We described how to create this linkage in an earlier article that described the results of an exploratory longitudinal study.
In that article, we discussed the common challenges involved with linking attitudes to behaviors. Notably, attitudes about a general concept (user experience) can have difficulty predicting specific behaviors (future purchases).
Often the lack of relationship between attitudes and behaviors is not because there isn’t a relationship, but because of problems with how we measure both.
After accounting for nonlinearity and aggregating the data, we were able to find both the purchase rate and the average number of purchases for the top 25th percentile was higher compared to the bottom 25th percentile of SUPR-Q scores. There wasn’t a clear pattern with purchase amounts, though.

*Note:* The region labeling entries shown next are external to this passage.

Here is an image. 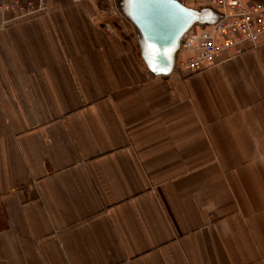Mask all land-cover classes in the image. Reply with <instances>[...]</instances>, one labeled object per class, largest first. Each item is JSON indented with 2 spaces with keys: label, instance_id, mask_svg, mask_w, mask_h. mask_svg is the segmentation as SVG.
I'll use <instances>...</instances> for the list:
<instances>
[{
  "label": "crops",
  "instance_id": "obj_1",
  "mask_svg": "<svg viewBox=\"0 0 264 264\" xmlns=\"http://www.w3.org/2000/svg\"><path fill=\"white\" fill-rule=\"evenodd\" d=\"M125 2L0 11V264H264V39L155 77Z\"/></svg>",
  "mask_w": 264,
  "mask_h": 264
},
{
  "label": "built area",
  "instance_id": "obj_2",
  "mask_svg": "<svg viewBox=\"0 0 264 264\" xmlns=\"http://www.w3.org/2000/svg\"><path fill=\"white\" fill-rule=\"evenodd\" d=\"M47 0H0V11L13 13L22 20L47 10ZM81 3L85 0H62ZM182 5L203 3L219 18L210 24H195L184 36L174 72L186 76L199 73L223 62L225 55L236 56L256 48L264 39V0H177ZM187 7V6H186ZM197 8V7H196Z\"/></svg>",
  "mask_w": 264,
  "mask_h": 264
},
{
  "label": "water",
  "instance_id": "obj_3",
  "mask_svg": "<svg viewBox=\"0 0 264 264\" xmlns=\"http://www.w3.org/2000/svg\"><path fill=\"white\" fill-rule=\"evenodd\" d=\"M125 15L140 37V57L155 77L171 75L182 39L197 23L208 21L177 0H126Z\"/></svg>",
  "mask_w": 264,
  "mask_h": 264
},
{
  "label": "rangeland",
  "instance_id": "obj_4",
  "mask_svg": "<svg viewBox=\"0 0 264 264\" xmlns=\"http://www.w3.org/2000/svg\"><path fill=\"white\" fill-rule=\"evenodd\" d=\"M86 1H89V0H85V1H83V2H81V3H71V4H73V5H79V4H83V3H85ZM96 1V0H95ZM111 1H113V0H98V2L101 4V3H107L110 7H112V5H111ZM68 3H70V2H68ZM190 5L189 6H191V7H200V6H203V3H189ZM124 7H125V5H123L122 6V12H123V14H125V10H124ZM202 12H204V13H207V11L206 10H203ZM181 55V54H180ZM180 55H179V57H180Z\"/></svg>",
  "mask_w": 264,
  "mask_h": 264
},
{
  "label": "bare ground",
  "instance_id": "obj_5",
  "mask_svg": "<svg viewBox=\"0 0 264 264\" xmlns=\"http://www.w3.org/2000/svg\"><path fill=\"white\" fill-rule=\"evenodd\" d=\"M188 8H194V7H191V6H189V5H186ZM181 52H182V49L178 52V54L180 53L181 54ZM178 54H177V56H178ZM177 56H176V64L178 63V61H177Z\"/></svg>",
  "mask_w": 264,
  "mask_h": 264
},
{
  "label": "snow or ice",
  "instance_id": "obj_6",
  "mask_svg": "<svg viewBox=\"0 0 264 264\" xmlns=\"http://www.w3.org/2000/svg\"><path fill=\"white\" fill-rule=\"evenodd\" d=\"M133 2H135V0H133Z\"/></svg>",
  "mask_w": 264,
  "mask_h": 264
}]
</instances>
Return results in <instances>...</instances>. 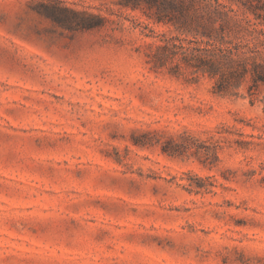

The sample size used in the study was relatively small. To avoid the problem of overfitting our segmentation method to our data, we considered our findings preliminary until we could corroborate with a larger, independent data set. This article describes a second, larger study to corroborate the findings that more extreme SUPR-Q responses tend to predict future purchases.
Longitudinal Study: Nov. 2018 to Feb. 2019
We conducted another longitudinal study that had its first phase of data collected in November 2018. Due to the high dropout rate expected for a longitudinal study (and from our first study experience), we started with a much larger sample size.
We asked 3,899 participants to reflect on their most recent purchase on a website. We had them answer the 8-item SUPR-Q and other questions about their most recent purchase. To achieve some diversity, we encouraged people to select a different retailer than Amazon.com.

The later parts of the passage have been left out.